Of course has the computer to check for checks or if he crosses the border of the chess board if he makes a move. We do not go into the detail of these control structures; they will be treated in the practical part.
The evaluation of a position
A good chess player has to do more than only know the rules. The computer can't easily choose a move randomly and hope the best. To see if a move is good or not, the computer evaluates the position that will be build if he makes the move. So the computer can find the best move. To evaluate a position, the computer counts the material of both sites, the structure of the pawns, the occupation of the center and many other things.
Searching the best move
To look for the best move, the computer generates a so-called move tree. To make this he generates a node for each valid move of a position. Of course, to calculate only the next one move is really weak and will not make good results. So the computer goes to each node, executes the move on his board and calculates all valid moves again. This will repeat until the computer reached the search deep.

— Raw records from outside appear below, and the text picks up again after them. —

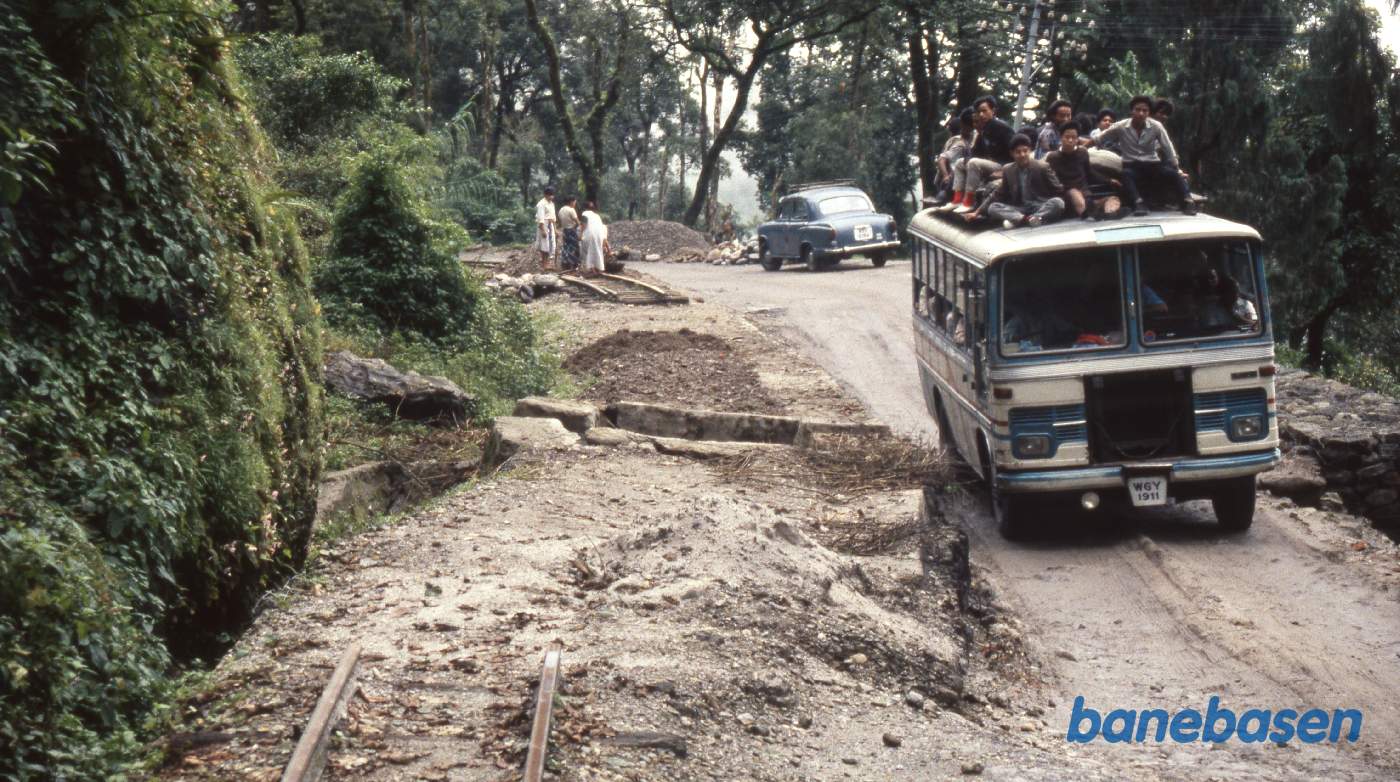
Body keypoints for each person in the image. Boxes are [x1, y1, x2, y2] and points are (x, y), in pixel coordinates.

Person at [1088, 95, 1195, 217]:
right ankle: (1139, 203)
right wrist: (1080, 148)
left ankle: (1188, 201)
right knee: (1126, 174)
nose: (1141, 113)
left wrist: (1177, 168)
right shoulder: (1121, 126)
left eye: (1145, 111)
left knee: (1174, 174)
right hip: (1132, 166)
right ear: (1131, 111)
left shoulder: (1156, 126)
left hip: (1152, 165)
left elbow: (1168, 147)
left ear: (1149, 113)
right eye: (1137, 110)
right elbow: (1099, 138)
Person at [963, 134, 1065, 228]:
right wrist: (977, 212)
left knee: (1058, 202)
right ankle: (1029, 220)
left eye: (1025, 151)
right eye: (1018, 152)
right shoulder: (1008, 169)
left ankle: (1029, 219)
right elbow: (997, 194)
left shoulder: (1042, 166)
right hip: (1021, 208)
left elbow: (1058, 189)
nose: (1022, 154)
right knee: (993, 207)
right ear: (1012, 153)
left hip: (1040, 205)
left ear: (1030, 151)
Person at [940, 95, 1016, 214]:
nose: (981, 115)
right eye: (979, 112)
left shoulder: (1002, 128)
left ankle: (968, 202)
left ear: (993, 111)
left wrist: (1005, 171)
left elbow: (1016, 149)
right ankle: (957, 199)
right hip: (993, 164)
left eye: (984, 111)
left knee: (974, 163)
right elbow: (976, 152)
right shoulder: (984, 129)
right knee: (961, 162)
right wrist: (966, 160)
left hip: (1005, 166)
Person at [1045, 123, 1111, 218]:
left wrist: (1109, 180)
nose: (1070, 140)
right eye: (1067, 137)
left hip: (1085, 193)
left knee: (1112, 200)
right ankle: (1089, 212)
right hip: (1066, 194)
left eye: (1074, 137)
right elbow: (1051, 181)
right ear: (1061, 138)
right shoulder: (1053, 157)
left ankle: (1105, 211)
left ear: (1077, 139)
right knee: (1074, 192)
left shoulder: (1082, 152)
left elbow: (1090, 173)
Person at [933, 108, 975, 204]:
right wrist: (946, 176)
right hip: (951, 182)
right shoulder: (960, 144)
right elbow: (941, 159)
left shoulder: (956, 139)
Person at [579, 200, 609, 277]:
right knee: (597, 251)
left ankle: (591, 269)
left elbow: (583, 224)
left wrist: (580, 235)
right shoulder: (597, 215)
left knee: (587, 251)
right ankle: (598, 268)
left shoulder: (584, 213)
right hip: (599, 235)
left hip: (590, 234)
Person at [534, 186, 557, 269]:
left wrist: (555, 229)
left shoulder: (551, 204)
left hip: (550, 225)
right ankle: (544, 264)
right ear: (545, 195)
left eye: (552, 195)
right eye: (549, 195)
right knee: (544, 245)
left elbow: (553, 217)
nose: (551, 197)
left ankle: (547, 263)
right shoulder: (541, 204)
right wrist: (543, 230)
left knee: (550, 245)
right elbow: (540, 218)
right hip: (544, 225)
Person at [557, 195, 580, 271]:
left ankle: (565, 264)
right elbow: (577, 222)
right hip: (571, 230)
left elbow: (559, 223)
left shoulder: (561, 210)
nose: (575, 204)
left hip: (565, 230)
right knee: (574, 247)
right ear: (571, 202)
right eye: (574, 202)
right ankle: (574, 265)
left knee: (566, 247)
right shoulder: (571, 210)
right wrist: (576, 227)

If an end node is reached, i.e. a node the computer generates no more sub-nodes for; the end node will be evaluated.
Now the computer chooses the best move. Therefore he uses the "Minimax" Algorithmus. This algorithmus says that each player moves in a way that maximize his advantage or that minimize the advantage of the enemy. This means if the computer evaluates the value of a node that is not a end node, he first look if the node belongs to one of his own moves or to one of his enemy. If it is one of his moves, the node takes the value of the highest valued sub-node. If not, the node takes the value of the lowest valued sub-node.
After some calculation time, all sub-nodes of the root have values. Now the computer chooses the best and executes it as his move.